Lunch with Mr. Tudball and Mrs. Wiggins? A recipe for disaster — and pure comedy gold. When Tim Conway’s tightly wound boss takes Carol Burnett’s delightfully ditzy secretary out to eat, chaos unfolds bite by bite. From the waiter’s confusion to Tudball’s iconic “Miss-ah Wiggins” meltdown, every second builds to side-splitting perfection. Burnett’s clueless grace meets Conway’s slow-burning frustration in one of the show’s funniest sketches ever. By the end, the restaurant’s wrecked, Tudball’s patience is gone, and fans are crying with laughter — proof that The Carol Burnett Show never misses a laugh. #CarolBurnettShow #TimConway
When Mr. Tudball takes Mrs. Wiggins to lunch — and everything that could go wrong does

It starts innocently enough — a polite lunch between boss and secretary. But when the boss is Mr. Tudball (Tim Conway) and the secretary is Mrs. Wiggins (Carol Burnett), you know you’re in for a slow-motion train wreck of pure comic genius. From the moment they step into the restaurant, chaos hovers in the air like a waiter waiting for a tip. Tudball, with his trademark clipped accent and twitching patience, just wants to enjoy a civilized meal. Mrs. Wiggins, meanwhile, moves with her usual glacial grace, confused by the menu and blissfully unaware of the storm brewing across the table.

“Miss-ah Wiggins, can you-ah please-ah order something before we-ah grow old?” Tudball begs, his voice climbing toward panic as she squints at the options like they’re written in code. The waiter hovers, the silence stretches, and the audience starts to sense the explosion coming. Every twitch of Conway’s face, every vacant smile from Burnett, builds the tension until laughter becomes inevitable. By the time she finally orders — something completely wrong, of course — Tudball’s dignity is hanging by a thread thinner than the soup he didn’t want.

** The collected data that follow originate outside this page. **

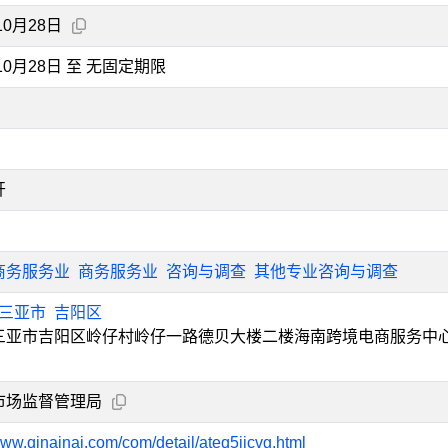
10月28日
年10月28日 至 无固定期限
开
商务服务业
商务服务业
咨询与调查
其他专业咨询与调查
三亚市
吉阳区
三亚市吉阳区岭仔村岭仔一路德贝大楼二楼海南跨境电商服务中心
市场监督管理局
www.qinainai.com/com/detail/ateq5jjcvg.html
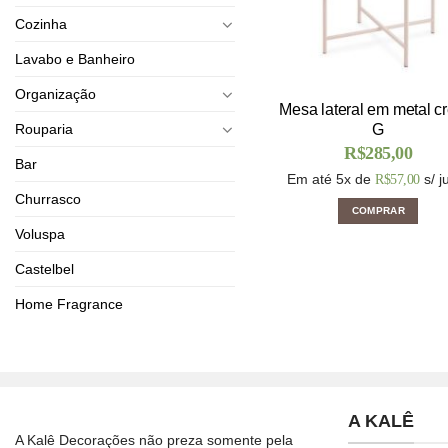
Cozinha
Lavabo e Banheiro
Organização
Mesa lateral em metal 
Rouparia
G
R$
285,00
Bar
Em até 5x de
s/ j
R$
57,00
Churrasco
COMPRAR
Voluspa
Castelbel
Home Fragrance
A KALÊ
A Kalê Decorações não preza somente pela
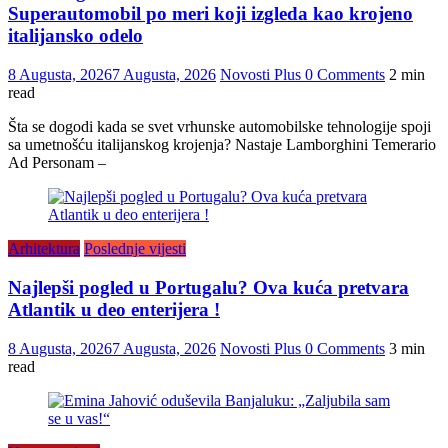
Superautomobil po meri koji izgleda kao krojeno
italijansko odelo
8 Augusta, 2026
7 Augusta, 2026
Novosti Plus
0 Comments
2 min
read
Šta se dogodi kada se svet vrhunske automobilske tehnologije spoji
sa umetnošću italijanskog krojenja? Nastaje Lamborghini Temerario
Ad Personam –
Arhitektura
Poslednje vijesti
Najlepši pogled u Portugalu? Ova kuća pretvara
Atlantik u deo enterijera !
8 Augusta, 2026
7 Augusta, 2026
Novosti Plus
0 Comments
3 min
read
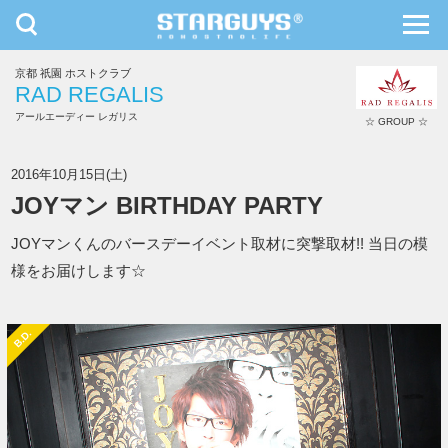
toggle
toggl
navigation
navig
京都 祇園 ホストクラブ
九州・沖縄
北海道・東北
RAD REGALIS
アールエーディー レガリス
☆ GROUP ☆
RAD REGALIS
2016年10月15日(土)
JOYマン BIRTHDAY PARTY
JOYマンくんのバースデーイベント取材に突撃取材!! 当日の模
様をお届けします☆
B.D.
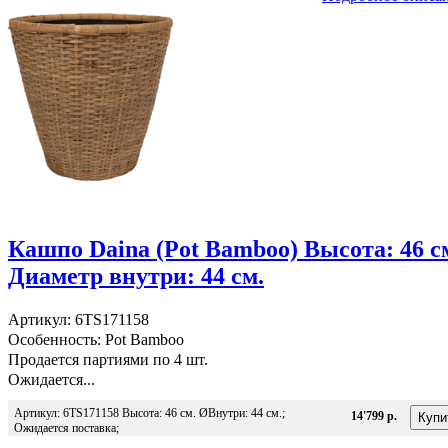
Кашпо Daina (Pot Bamboo) Высота: 46 с
Диаметр внутри: 44 см.
Артикул: 6TS171158
Особенность: Pot Bamboo
Продается партиями по 4 шт.
Ожидается...
Артикул: 6TS171158 Высота: 46 см. ØВнутри: 44 см.;
14'799 р.
Ожидается поставка;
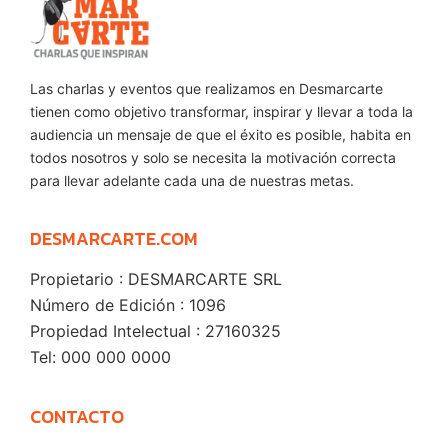
Las charlas y eventos que realizamos en Desmarcarte
tienen como objetivo transformar, inspirar y llevar a toda la
audiencia un mensaje de que el éxito es posible, habita en
todos nosotros y solo se necesita la motivación correcta
para llevar adelante cada una de nuestras metas.
DESMARCARTE.COM
Propietario : DESMARCARTE SRL
Número de Edición : 1096
Propiedad Intelectual : 27160325
Tel: 000 000 0000
CONTACTO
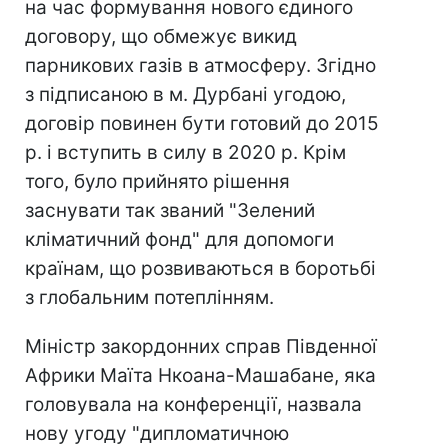
на час формування нового єдиного
договору, що обмежує викид
парникових газів в атмосферу. Згідно
з підписаною в м. Дурбані угодою,
договір повинен бути готовий до 2015
р. і вступить в силу в 2020 р. Крім
того, було прийнято рішення
заснувати так званий "Зелений
кліматичний фонд" для допомоги
країнам, що розвиваються в боротьбі
з глобальним потеплінням.
Міністр закордонних справ Південної
Африки Маїта Нкоана-Машабане, яка
головувала на конференції, назвала
нову угоду "дипломатичною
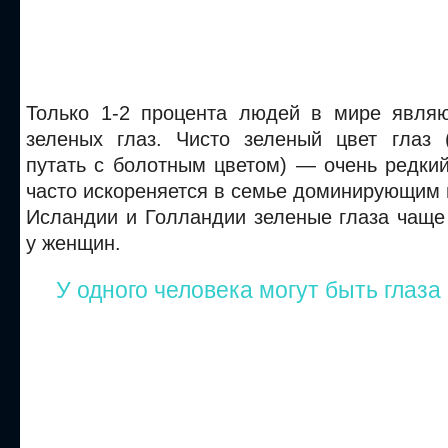
Только 1-2 процента людей в мире явля
зеленых глаз. Чисто зеленый цвет глаз 
путать с болотным цветом) — очень редкий 
часто искореняется в семье доминирующим г
Исландии и Голландии зеленые глаза чаще
у женщин.
У одного человека могут быть глаза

What makes the sketch timeless isn’t just the script, but the chemistry — that perfectly mismatched rhythm between Conway’s deadpan exasperation and Burnett’s oblivious charm. You can almost see Carol fighting back laughter, Tim improvising lines just to push her over the edge, and the live audience losing control right along with them. It’s a masterclass in timing — the way Conway could stretch a single syllable into comedy gold, and Burnett could make simple confusion feel like art.
By the end, the restaurant is a disaster, Tudball’s sanity is in shambles, and Mrs. Wiggins walks away none the wiser, adjusting her hair with that signature sway. The beauty of The Carol Burnett Show was always this: even the smallest scenes became unforgettable through heart, chaos, and perfect imperfection. In the world of Tudball and Wiggins, lunch wasn’t just a meal — it was a meltdown wrapped in laughter, served fresh every time you rewatch.